As Found In The Main Text Below
"Drawing from my super heavily injected academic background brimming with in-depth encyclopedic and intellectual knowledge of information and data --- all garnered from comic books of course!"(see)
In well over a half a dozen places in my works scattered throughout the web I mention my aforementioned above comic book connection in relation to Terry and the Pirates. Generally speaking, almost any time I bring up Terry and the Pirates it is typically made in order to reference to or to draw an analogy to, whatever I am writing about and the exotic-like underbelly-type milieu, real or not, that exemplified the Asian atmosphere Terry and his companions, pirates or otherwise, operated in. I have always carried a certain fondness for that type of milieu and because of that fondness have been drawn to such odd-ball fictional characters and stories such as Dan Duryea in China Smith and of course Terry and the Pirates as well as real life places like Rangoon, Burma; Bangkok, Thailand; and Chiang Mai.
Although as a kid I had followed Terry and the Pirates during a good portion of my then early life, and knew how Milton Caniff, the artist-cartoonist of the strip presented Terry and the world he and his so-called Pirates lived in, just at the beginning of my sophomore year in high school, an artist-cartoonist named Wallace Wood drew a spoof or satire of the Caniff strip that appeared in the #6 issue of the comic book, Mad, dated August - September 1953. Wood's spoof, below, titled Teddy and the Pirates, graphically depicted his version of an underbelly far east like milieu, real or not, that exemplified the Asian atmosphere along with the rest of the story hit me like a hammer. Then with me, the zit-faced teenager that I was, sucking up into my tiny little brain cell synapses his version as my version, and as my version, the real version. Ten years later, with no particular thanks to Uncle Sam and his friendly Selective Service System, found me in Calcutta, Rangoon, Saigon, and Chiang Mai, as well as any number of other such places, and in those ten year later years, especially in and where I traveled, having gone from a young boy to a high school teenager to an almost mid-twenties GI, my vision not only didn't wane, but was bolstered and grew.
"Nearly as quickly as I had moved into my stepmother's compound than my brothers and I discovered there were three easily accessible movie theaters close by, two a few blocks up the street near Washington and Arlington, one near Western and Adams. In those for-the-most-part pre-TV days, we continually went to the theaters to see such films as Flying Tigers, Back to Bataan, Cry Havoc, They Were Expendable, and Sands of Iwo Jima, along with a whole host of westerns, Frankenstein and Mummy movies and a never ending supply of Tarzan movies, cartoons and serials, especially so, because he had been one of my heroes throughout the war years, my favorite, Captain Midnight. Probably my most favorite, favorite movie in those days, at least of the wartime themed variety, that is up until I saw Flying Tigers, was The Fighting Sullivans. The Fighting Sullivans was about five brothers from Iowa that all joined the Navy together at the same time only a few months after Pearl Harbor. Released in 1944, but not seen by me until much later, the movie most likely resonated so deeply with me because my brothers and I had been reunited, and at the time unknown to me that such would not be the case, I thought this time it would last."

• [Data extract]:
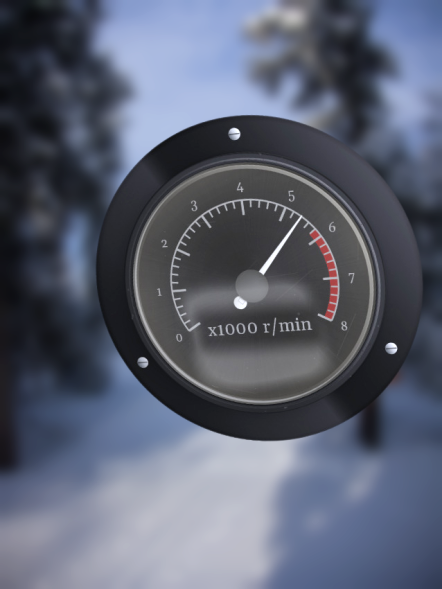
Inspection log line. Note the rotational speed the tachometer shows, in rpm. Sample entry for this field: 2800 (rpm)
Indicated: 5400 (rpm)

• [Problem]:
Transcribe the passage of the Terry and the Pirates essay from "In well over" to "and Chiang Mai.".

• [Reply to the exercise]:
In well over a half a dozen places in my works scattered throughout the web I mention my aforementioned above comic book connection in relation to Terry and the Pirates. Generally speaking, almost any time I bring up Terry and the Pirates it is typically made in order to reference to or to draw an analogy to, whatever I am writing about and the exotic-like underbelly-type milieu, real or not, that exemplified the Asian atmosphere Terry and his companions, pirates or otherwise, operated in. I have always carried a certain fondness for that type of milieu and because of that fondness have been drawn to such odd-ball fictional characters and stories such as Dan Duryea in China Smith and of course Terry and the Pirates as well as real life places like Rangoon, Burma; Bangkok, Thailand; and Chiang Mai.